# Dataset Creation with nuImages devkit.

### Mounting Google Drive (Optional, Requires lots of disk space)

In [None]:
from google.colab import drive
drive.mount('/content/drive/')
%cd /content/drive/MyDrive/nuImages-yolo

## Downloading and Installing Dependencies

In [None]:
%mkdir -p ./data/sets/nuimages  # Make the directory to store the nuImages dataset in.

!wget https://d36yt3mvayqw5m.cloudfront.net/public/nuimages-v1.0/nuimages-v1.0-all-samples.tgz # Download samples.

!tar -xf nuimages-v1.0-all-samples.tgz -C ./data/sets/nuimages  # Uncompress.

!wget https://d36yt3mvayqw5m.cloudfront.net/public/nuimages-v1.0/nuimages-v1.0-all-metadata.tgz # Download metadata

!tar -xf nuimages-v1.0-all-metadata.tgz -C ./data/sets/nuimages  # Uncompress.

--2024-05-24 17:03:28--  https://d36yt3mvayqw5m.cloudfront.net/public/nuimages-v1.0/nuimages-v1.0-all-samples.tgz
Resolving d36yt3mvayqw5m.cloudfront.net (d36yt3mvayqw5m.cloudfront.net)... 108.156.78.96, 108.156.78.61, 108.156.78.205, ...
Connecting to d36yt3mvayqw5m.cloudfront.net (d36yt3mvayqw5m.cloudfront.net)|108.156.78.96|:443... connected.
HTTP request sent, awaiting response... 200 OK
Length: 16381401772 (15G) [application/x-tar]
Saving to: ‘nuimages-v1.0-all-samples.tgz’


2024-05-24 17:16:15 (20.4 MB/s) - ‘nuimages-v1.0-all-samples.tgz’ saved [16381401772/16381401772]

--2024-05-24 17:21:14--  https://d36yt3mvayqw5m.cloudfront.net/public/nuimages-v1.0/nuimages-v1.0-all-metadata.tgz
Resolving d36yt3mvayqw5m.cloudfront.net (d36yt3mvayqw5m.cloudfront.net)... 108.156.78.205, 108.156.78.96, 108.156.78.61, ...

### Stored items
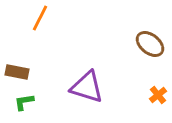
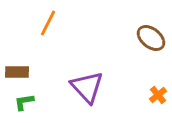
orange line: moved 8 px right, 5 px down
brown ellipse: moved 1 px right, 6 px up
brown rectangle: rotated 10 degrees counterclockwise
purple triangle: rotated 30 degrees clockwise
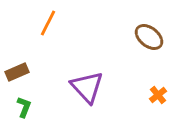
brown ellipse: moved 2 px left, 1 px up
brown rectangle: rotated 25 degrees counterclockwise
green L-shape: moved 5 px down; rotated 120 degrees clockwise
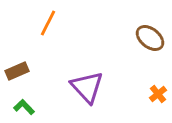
brown ellipse: moved 1 px right, 1 px down
brown rectangle: moved 1 px up
orange cross: moved 1 px up
green L-shape: rotated 65 degrees counterclockwise
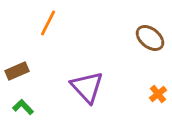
green L-shape: moved 1 px left
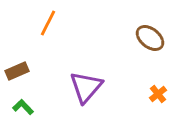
purple triangle: moved 1 px left; rotated 24 degrees clockwise
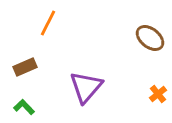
brown rectangle: moved 8 px right, 4 px up
green L-shape: moved 1 px right
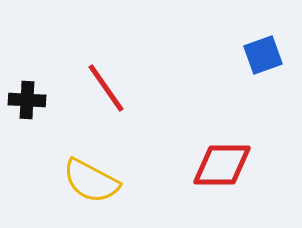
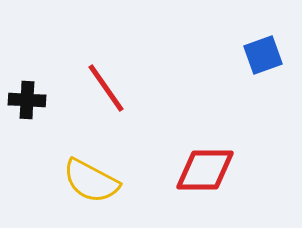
red diamond: moved 17 px left, 5 px down
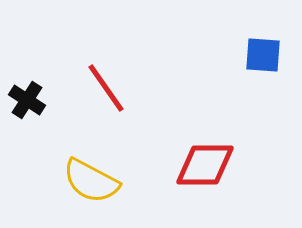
blue square: rotated 24 degrees clockwise
black cross: rotated 30 degrees clockwise
red diamond: moved 5 px up
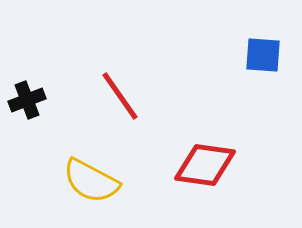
red line: moved 14 px right, 8 px down
black cross: rotated 36 degrees clockwise
red diamond: rotated 8 degrees clockwise
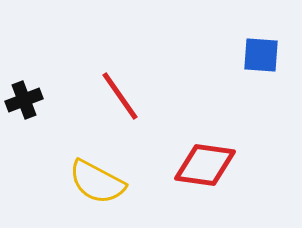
blue square: moved 2 px left
black cross: moved 3 px left
yellow semicircle: moved 6 px right, 1 px down
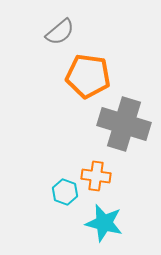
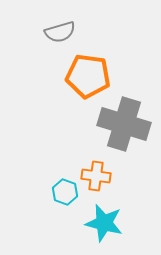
gray semicircle: rotated 24 degrees clockwise
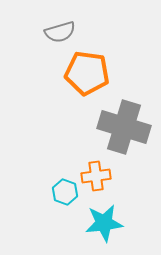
orange pentagon: moved 1 px left, 3 px up
gray cross: moved 3 px down
orange cross: rotated 16 degrees counterclockwise
cyan star: rotated 21 degrees counterclockwise
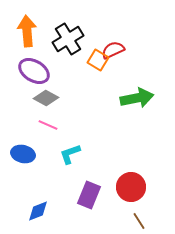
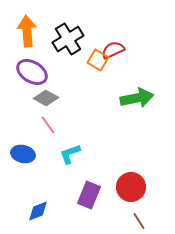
purple ellipse: moved 2 px left, 1 px down
pink line: rotated 30 degrees clockwise
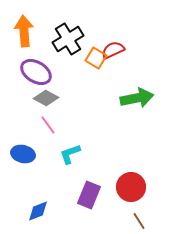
orange arrow: moved 3 px left
orange square: moved 2 px left, 2 px up
purple ellipse: moved 4 px right
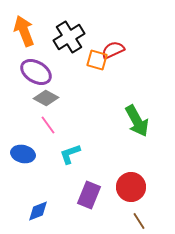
orange arrow: rotated 16 degrees counterclockwise
black cross: moved 1 px right, 2 px up
orange square: moved 1 px right, 2 px down; rotated 15 degrees counterclockwise
green arrow: moved 23 px down; rotated 72 degrees clockwise
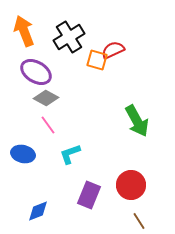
red circle: moved 2 px up
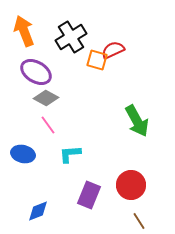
black cross: moved 2 px right
cyan L-shape: rotated 15 degrees clockwise
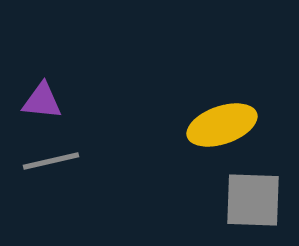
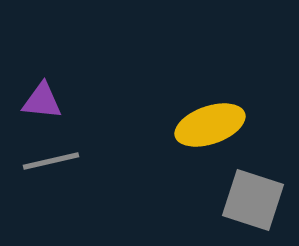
yellow ellipse: moved 12 px left
gray square: rotated 16 degrees clockwise
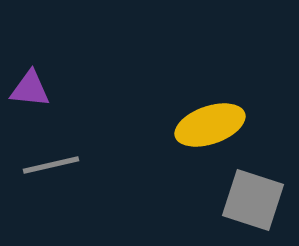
purple triangle: moved 12 px left, 12 px up
gray line: moved 4 px down
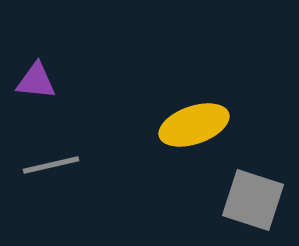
purple triangle: moved 6 px right, 8 px up
yellow ellipse: moved 16 px left
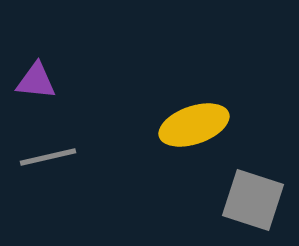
gray line: moved 3 px left, 8 px up
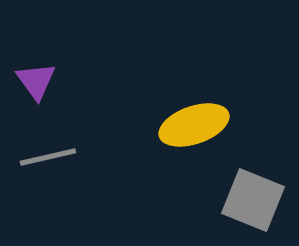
purple triangle: rotated 48 degrees clockwise
gray square: rotated 4 degrees clockwise
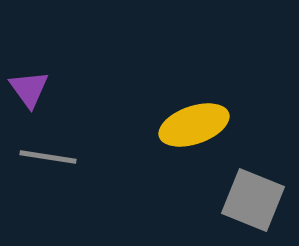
purple triangle: moved 7 px left, 8 px down
gray line: rotated 22 degrees clockwise
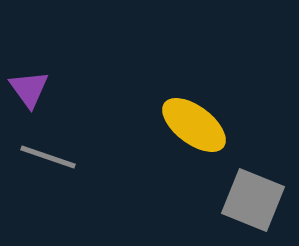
yellow ellipse: rotated 56 degrees clockwise
gray line: rotated 10 degrees clockwise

### Exercise 1
Translate this sentence from the nuImages notebook into Spanish: "Make the directory to store the nuImages dataset in."
### Exercise 2
List every distinct IP address that appears in the download log of the nuImages notebook.
### Exercise 3
According to the nuImages notebook, at what average speed was the samples archive saved?

### Task solution 1
Crea el directorio en el que se guardará el conjunto de datos nuImages.

### Task solution 2
108.156.78.96, 108.156.78.61, 108.156.78.205

### Task solution 3
20.4 MB/s